» **Work to complete**
Turn the source text of all the records below into a Markdown table with two columns, Row and Text, giving each line its own numbered row and skipping blank lines. Leave the pictures out.

» **Material for this exercise**
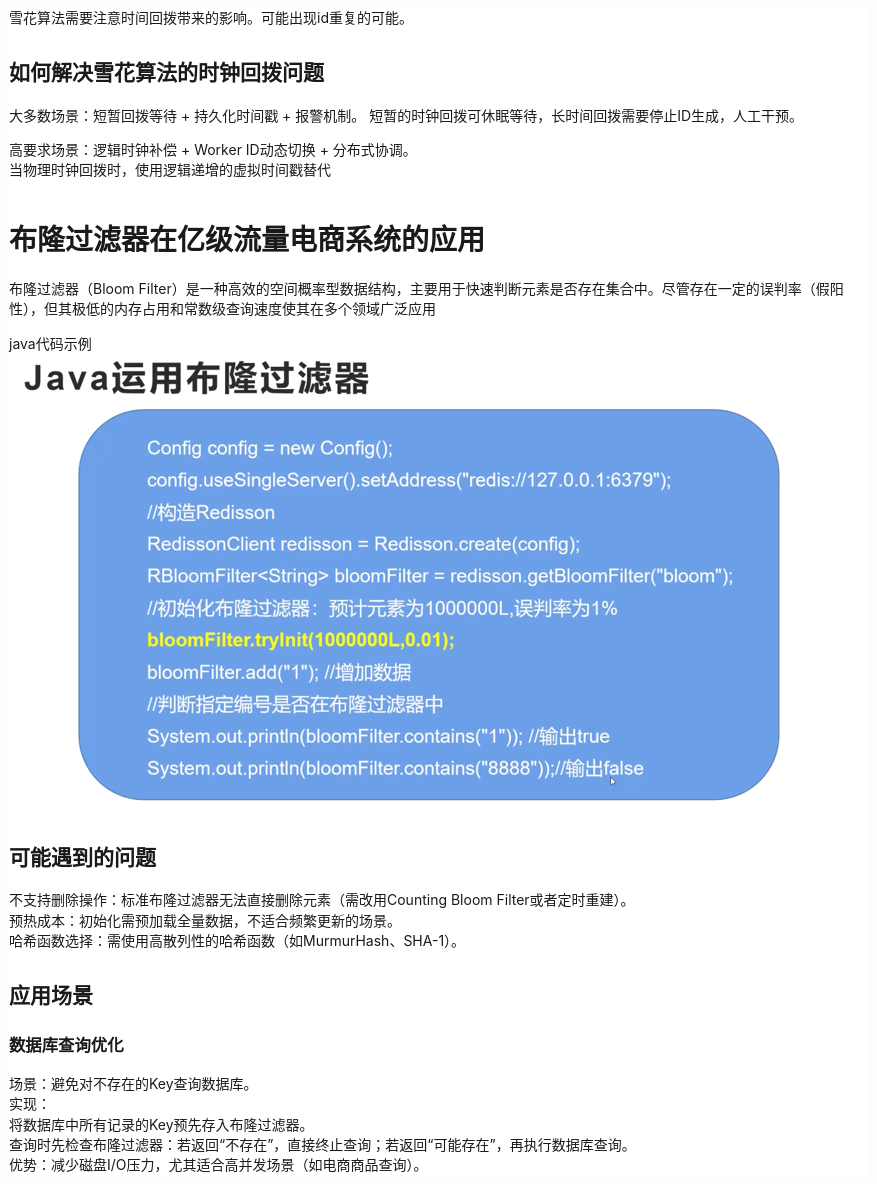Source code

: 雪花算法需要注意时间回拨带来的影响。可能出现id重复的可能。

## 如何解决雪花算法的时钟回拨问题
大多数场景：短暂回拨等待 + 持久化时间戳 + 报警机制。
短暂的时钟回拨可休眠等待，长时间回拨需要停止ID生成，人工干预。      

高要求场景：逻辑时钟补偿 + Worker ID动态切换 + 分布式协调。  
当物理时钟回拨时，使用逻辑递增的虚拟时间戳替代    

# 布隆过滤器在亿级流量电商系统的应用
布隆过滤器（Bloom Filter）是一种高效的空间概率型数据结构，主要用于快速判断元素是否存在集合中。尽管存在一定的误判率（假阳性），但其极低的内存占用和常数级查询速度使其在多个领域广泛应用 

java代码示例
![](IT老齐架构900讲/img_7.png)


## 可能遇到的问题
不支持删除操作：标准布隆过滤器无法直接删除元素（需改用Counting Bloom Filter或者定时重建）。   
预热成本：初始化需预加载全量数据，不适合频繁更新的场景。   
哈希函数选择：需使用高散列性的哈希函数（如MurmurHash、SHA-1）。  

## 应用场景
### 数据库查询优化
场景：避免对不存在的Key查询数据库。     
实现：   
将数据库中所有记录的Key预先存入布隆过滤器。    
查询时先检查布隆过滤器：若返回“不存在”，直接终止查询；若返回“可能存在”，再执行数据库查询。   
优势：减少磁盘I/O压力，尤其适合高并发场景（如电商商品查询）。 
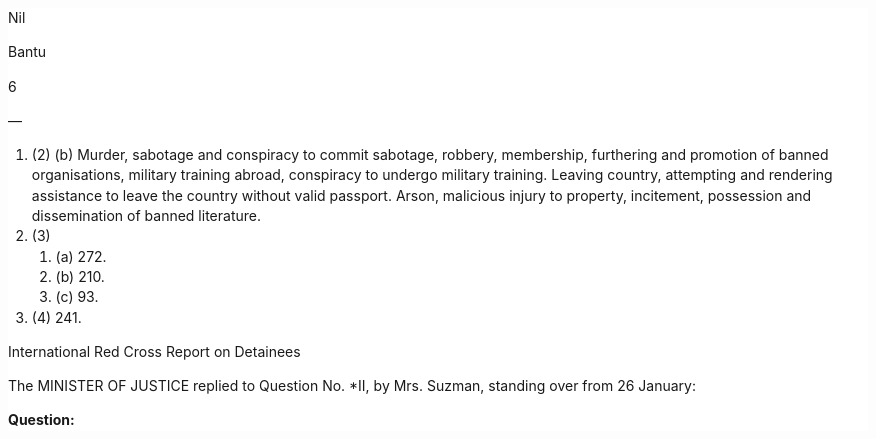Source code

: <td><p></p></td>

<td><p>Nil</p></td>

</tr>

<tr>

<td><p>Bantu</p></td>

<td><p>6</p></td>

<td><p></p></td>

<td><p>&#x2014;</p></td>

</tr>

</table>

<ol>

<li>(2) (b) Murder, sabotage and conspiracy to commit sabotage, robbery, membership, furthering and promotion of banned organisations, military training abroad, conspiracy to undergo military training. Leaving country, attempting and rendering assistance to leave the country without valid passport. Arson, malicious injury to property, incitement, possession and dissemination of banned literature.</li>

<li>(3)

<ol>

<li>(a) 272.</li>

<li>(b) 210.</li>

<li>(c) 93.</li>

</ol>

</li>

<li>(4) 241.</li>

</ol>

</answer>

</oralStatements>

<oralStatements>

<heading><span class="col_253-254" refersTo="page_0141"/>International Red Cross Report on Detainees</heading>

<p>The MINISTER OF JUSTICE replied to Question No. *II, by Mrs. Suzman, standing over from 26 January:</p>

<question by="#suzman" to="#minister_of_justice">

<p><b>Question:</b></p>

<ol>
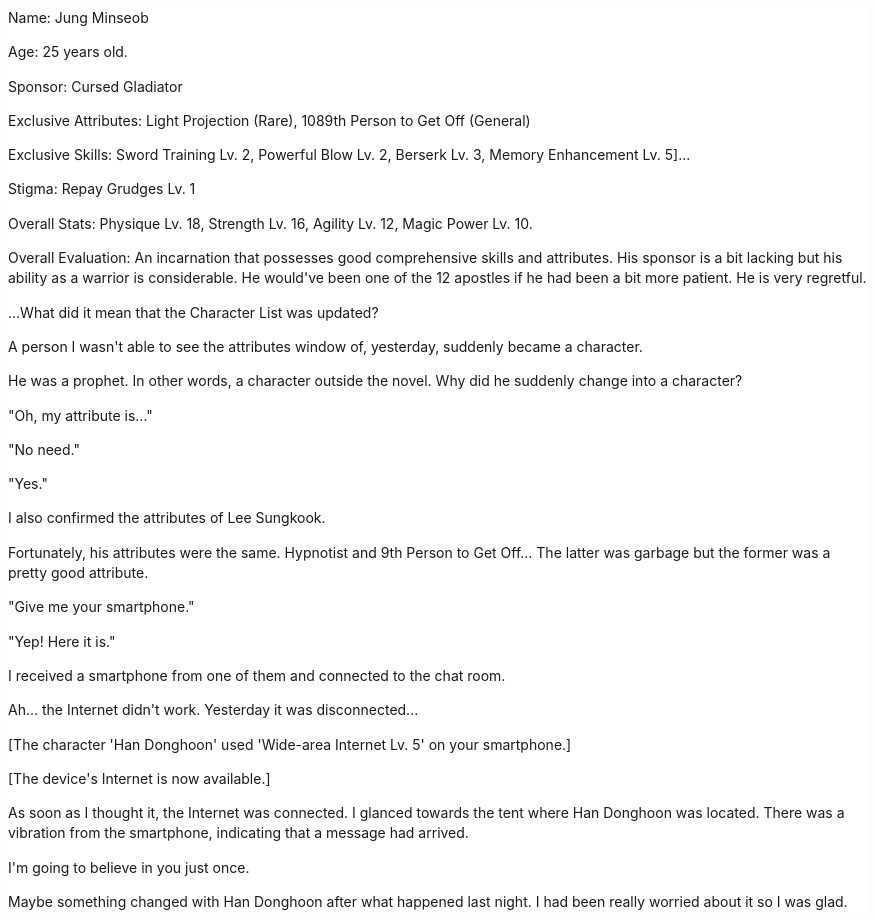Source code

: Name: Jung Minseob

Age: 25 years old.

Sponsor: Cursed Gladiator

Exclusive Attributes: Light Projection \(Rare\), 1089th Person to Get Off
\(General\)

Exclusive Skills: Sword Training Lv. 2, Powerful Blow Lv. 2, Berserk Lv. 3,
Memory Enhancement Lv. 5\]...

Stigma: Repay Grudges Lv. 1

Overall Stats: Physique Lv. 18, Strength Lv. 16, Agility Lv. 12, Magic Power
Lv. 10.

Overall Evaluation: An incarnation that possesses good comprehensive skills
and attributes. His sponsor is a bit lacking but his ability as a warrior is
considerable. He would've been one of the 12 apostles if he had been a bit
more patient. He is very regretful.

...What did it mean that the Character List was updated?

A person I wasn't able to see the attributes window of, yesterday, suddenly
became a character.

He was a prophet. In other words, a character outside the novel. Why did he
suddenly change into a character?

"Oh, my attribute is..."

"No need."

"Yes."

I also confirmed the attributes of Lee Sungkook.

Fortunately, his attributes were the same. Hypnotist and 9th Person to Get
Off... The latter was garbage but the former was a pretty good attribute.

"Give me your smartphone."

"Yep\! Here it is."

I received a smartphone from one of them and connected to the chat room.

Ah... the Internet didn't work. Yesterday it was disconnected...

\[The character 'Han Donghoon' used 'Wide-area Internet Lv. 5' on your
smartphone.\]

\[The device's Internet is now available.\]

As soon as I thought it, the Internet was connected. I glanced towards the
tent where Han Donghoon was located. There was a vibration from the
smartphone, indicating that a message had arrived.

I'm going to believe in you just once.

Maybe something changed with Han Donghoon after what happened last night. I
had been really worried about it so I was glad.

» **Reply to the task**
| Row | Text |
|---|---|
| 1 | Source code |
| 2 | : 雪花算法需要注意时间回拨带来的影响。可能出现id重复的可能。 |
| 3 | ## 如何解决雪花算法的时钟回拨问题 |
| 4 | 大多数场景：短暂回拨等待 + 持久化时间戳 + 报警机制。 |
| 5 | 短暂的时钟回拨可休眠等待，长时间回拨需要停止ID生成，人工干预。       |
| 6 | 高要求场景：逻辑时钟补偿 + Worker ID动态切换 + 分布式协调。   |
| 7 | 当物理时钟回拨时，使用逻辑递增的虚拟时间戳替代     |
| 8 | # 布隆过滤器在亿级流量电商系统的应用 |
| 9 | 布隆过滤器（Bloom Filter）是一种高效的空间概率型数据结构，主要用于快速判断元素是否存在集合中。尽管存在一定的误判率（假阳性），但其极低的内存占用和常数级查询速度使其在多个领域广泛应用  |
| 10 | java代码示例 |
| 11 | ![](IT老齐架构900讲/img_7.png) |
| 12 | ## 可能遇到的问题 |
| 13 | 不支持删除操作：标准布隆过滤器无法直接删除元素（需改用Counting Bloom Filter或者定时重建）。    |
| 14 | 预热成本：初始化需预加载全量数据，不适合频繁更新的场景。    |
| 15 | 哈希函数选择：需使用高散列性的哈希函数（如MurmurHash、SHA-1）。   |
| 16 | ## 应用场景 |
| 17 | ### 数据库查询优化 |
| 18 | 场景：避免对不存在的Key查询数据库。      |
| 19 | 实现：    |
| 20 | 将数据库中所有记录的Key预先存入布隆过滤器。     |
| 21 | 查询时先检查布隆过滤器：若返回“不存在”，直接终止查询；若返回“可能存在”，再执行数据库查询。    |
| 22 | 优势：减少磁盘I/O压力，尤其适合高并发场景（如电商商品查询）。  |
| 23 | Source code |
| 24 | : <td><p></p></td> |
| 25 | <td><p>Nil</p></td> |
| 26 | </tr> |
| 27 | <tr> |
| 28 | <td><p>Bantu</p></td> |
| 29 | <td><p>6</p></td> |
| 30 | <td><p></p></td> |
| 31 | <td><p>&#x2014;</p></td> |
| 32 | </tr> |
| 33 | </table> |
| 34 | <ol> |
| 35 | <li>(2) (b) Murder, sabotage and conspiracy to commit sabotage, robbery, membership, furthering and promotion of banned organisations, military training abroad, conspiracy to undergo military training. Leaving country, attempting and rendering assistance to leave the country without valid passport. Arson, malicious injury to property, incitement, possession and dissemination of banned literature.</li> |
| 36 | <li>(3) |
| 37 | <ol> |
| 38 | <li>(a) 272.</li> |
| 39 | <li>(b) 210.</li> |
| 40 | <li>(c) 93.</li> |
| 41 | </ol> |
| 42 | </li> |
| 43 | <li>(4) 241.</li> |
| 44 | </ol> |
| 45 | </answer> |
| 46 | </oralStatements> |
| 47 | <oralStatements> |
| 48 | <heading><span class="col_253-254" refersTo="page_0141"/>International Red Cross Report on Detainees</heading> |
| 49 | <p>The MINISTER OF JUSTICE replied to Question No. *II, by Mrs. Suzman, standing over from 26 January:</p> |
| 50 | <question by="#suzman" to="#minister_of_justice"> |
| 51 | <p><b>Question:</b></p> |
| 52 | <ol> |
| 53 | Source code |
| 54 | : Name: Jung Minseob |
| 55 | Age: 25 years old. |
| 56 | Sponsor: Cursed Gladiator |
| 57 | Exclusive Attributes: Light Projection \(Rare\), 1089th Person to Get Off |
| 58 | \(General\) |
| 59 | Exclusive Skills: Sword Training Lv. 2, Powerful Blow Lv. 2, Berserk Lv. 3, |
| 60 | Memory Enhancement Lv. 5\]... |
| 61 | Stigma: Repay Grudges Lv. 1 |
| 62 | Overall Stats: Physique Lv. 18, Strength Lv. 16, Agility Lv. 12, Magic Power |
| 63 | Lv. 10. |
| 64 | Overall Evaluation: An incarnation that possesses good comprehensive skills |
| 65 | and attributes. His sponsor is a bit lacking but his ability as a warrior is |
| 66 | considerable. He would've been one of the 12 apostles if he had been a bit |
| 67 | more patient. He is very regretful. |
| 68 | ...What did it mean that the Character List was updated? |
| 69 | A person I wasn't able to see the attributes window of, yesterday, suddenly |
| 70 | became a character. |
| 71 | He was a prophet. In other words, a character outside the novel. Why did he |
| 72 | suddenly change into a character? |
| 73 | "Oh, my attribute is..." |
| 74 | "No need." |
| 75 | "Yes." |
| 76 | I also confirmed the attributes of Lee Sungkook. |
| 77 | Fortunately, his attributes were the same. Hypnotist and 9th Person to Get |
| 78 | Off... The latter was garbage but the former was a pretty good attribute. |
| 79 | "Give me your smartphone." |
| 80 | "Yep\! Here it is." |
| 81 | I received a smartphone from one of them and connected to the chat room. |
| 82 | Ah... the Internet didn't work. Yesterday it was disconnected... |
| 83 | \[The character 'Han Donghoon' used 'Wide-area Internet Lv. 5' on your |
| 84 | smartphone.\] |
| 85 | \[The device's Internet is now available.\] |
| 86 | As soon as I thought it, the Internet was connected. I glanced towards the |
| 87 | tent where Han Donghoon was located. There was a vibration from the |
| 88 | smartphone, indicating that a message had arrived. |
| 89 | I'm going to believe in you just once. |
| 90 | Maybe something changed with Han Donghoon after what happened last night. I |
| 91 | had been really worried about it so I was glad. |